Generally, the status of any employee whose applicable measurement period under the look-back measurement method is changed by the employer is determined as if the employee had transferred from a position for which the original measurement method applies to a position for which the revised measurement method applies as of the effective date of the change, applying existing rules (described above) that govern changes in employment status from a position for which the look-back measurement method is used to a position for which the monthly measurement method is used or vice versa.
The notice provides an example in which an employer determines the full-time employee status of employees covered by a particular collective bargaining agreement (CBA) using 6-month measurement and stability periods, each starting April 1 and October 1, and determines the status of employees not covered by the CBA using 12-month measurement and stability periods, each starting January 1. On April 1, 2017, the employer changes the look-back measurement method for employees not covered by the CBA to be the same as that used for employees covered by the CBA. The example continues:
For a transition period following the date of this change, the status of employees not covered by the CBA must be made in a manner consistent with this notice, treating each employee who is subject to the measurement method applicable to employees not covered by the CBA as if on April 1, 2017, that employee had transferred from a position subject to the original measurement method to a position subject to the revised measurement method. Accordingly, each employee subject to the measurement method applicable to employees not covered by the CBA who is in a stability period as of April 1, 2017 retains his or her status as a full-time employee or non-full-time employee, as determined under the original measurement method for the remainder of the 12-month stability period applicable to that employee. Each such employee who is not in a stability period as of April 1, 2017 has his or her status determined as of April 1, 2017 in accordance with the 6-month measurement method.

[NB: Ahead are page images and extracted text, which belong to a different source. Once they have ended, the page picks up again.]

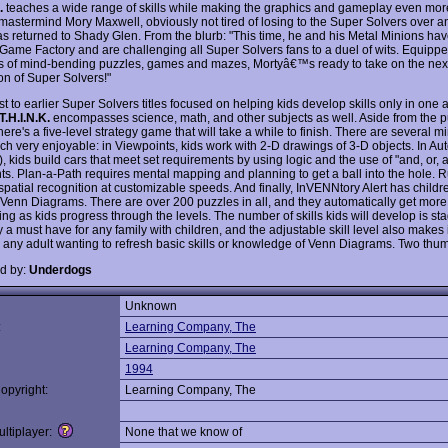
.
teaches a wide range of skills while making the graphics and gameplay even more 
 mastermind Mory Maxwell, obviously not tired of losing to the Super Solvers over a
as returned to Shady Glen. From the blurb: "This time, he and his Metal Minions ha
 Game Factory and are challenging all Super Solvers fans to a duel of wits. Equippe
 of mind-bending puzzles, games and mazes, Mortyâ€™s ready to take on the nex
on of Super Solvers!"
st to earlier Super Solvers titles focused on helping kids develop skills only in one 
T.H.I.N.K.
encompasses science, math, and other subjects as well. Aside from the 
ere's a five-level strategy game that will take a while to finish. There are several 
ich very enjoyable: in Viewpoints, kids work with 2-D drawings of 3-D objects. In Aut
, kids build cars that meet set requirements by using logic and the use of "and, or, 
ts. Plan-a-Path requires mental mapping and planning to get a ball into the hole. 
spatial recognition at customizable speeds. And finally, InVENNtory Alert has childr
o Venn Diagrams. There are over 200 puzzles in all, and they automatically get more
ng as kids progress through the levels. The number of skills kids will develop is st
y a must have for any family with children, and the adjustable skill level also makes i
 any adult wanting to refresh basic skills or knowledge of Venn Diagrams. Two thu
d by:
Underdogs
Unknown
:
Learning Company, The
Learning Company, The
1994
opyright:
Learning Company, The
ltiplayer:
None that we know of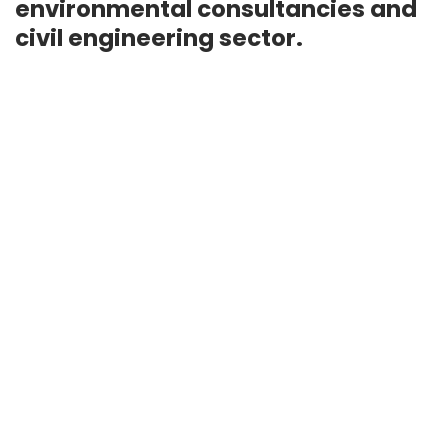
environmental consultancies and
civil engineering sector.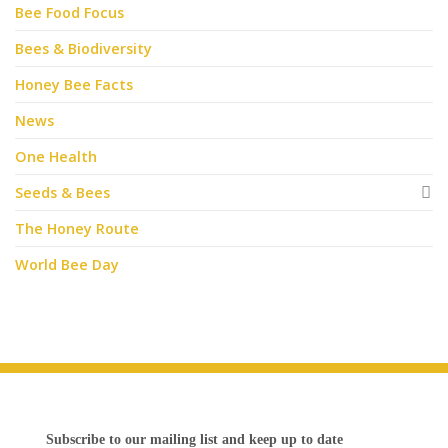
Bee Food Focus
Bees & Biodiversity
Honey Bee Facts
News
One Health
Seeds & Bees
The Honey Route
World Bee Day
Subscribe to our mailing list and keep up to date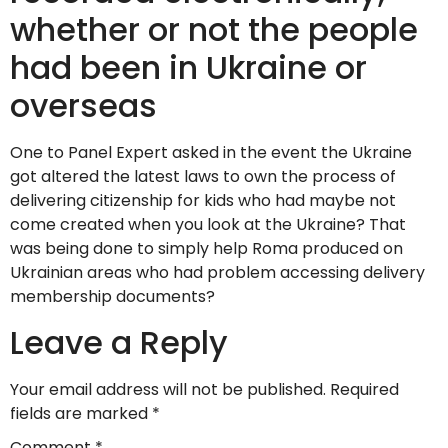
whether or not the people
had been in Ukraine or
overseas
One to Panel Expert asked in the event the Ukraine
got altered the latest laws to own the process of
delivering citizenship for kids who had maybe not
come created when you look at the Ukraine? That
was being done to simply help Roma produced on
Ukrainian areas who had problem accessing delivery
membership documents?
Leave a Reply
Your email address will not be published.
Required
fields are marked
*
Comment
*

Impact on mergers and acquisitions
The notice invites comments on “the potential application of the proposed approach described in this notice, or similar rules, in the context of a corporate transaction such as a merger or acquisition involving employers using different measurement methods.” According to the notice, entities involved in corporate transactions may (and likely will) “have different measurement methods for their respective employees in a particular category.” Until further guidance is issued (and at least through the end of calendar year 2016), the notice allows a party to a corporate transaction in which employers use different measurement methods “to rely on the approach described in the notice.”
In addition, the notice provides transition relief under which a party to the transaction “will not be treated as applying an impermissible categorization of employees” merely because it continues to apply the measurement method in effect immediately before the corporate transaction. The transition period starts on the date of the transaction and ends on the last day of the first stability period following a standard measurement period that would have applied to the new employees and that begins after the date of the transaction (or, in the case of an employer that uses the monthly measurement method with respect to a category of employees, the last day of the first calendar year that begins after the date of the transaction).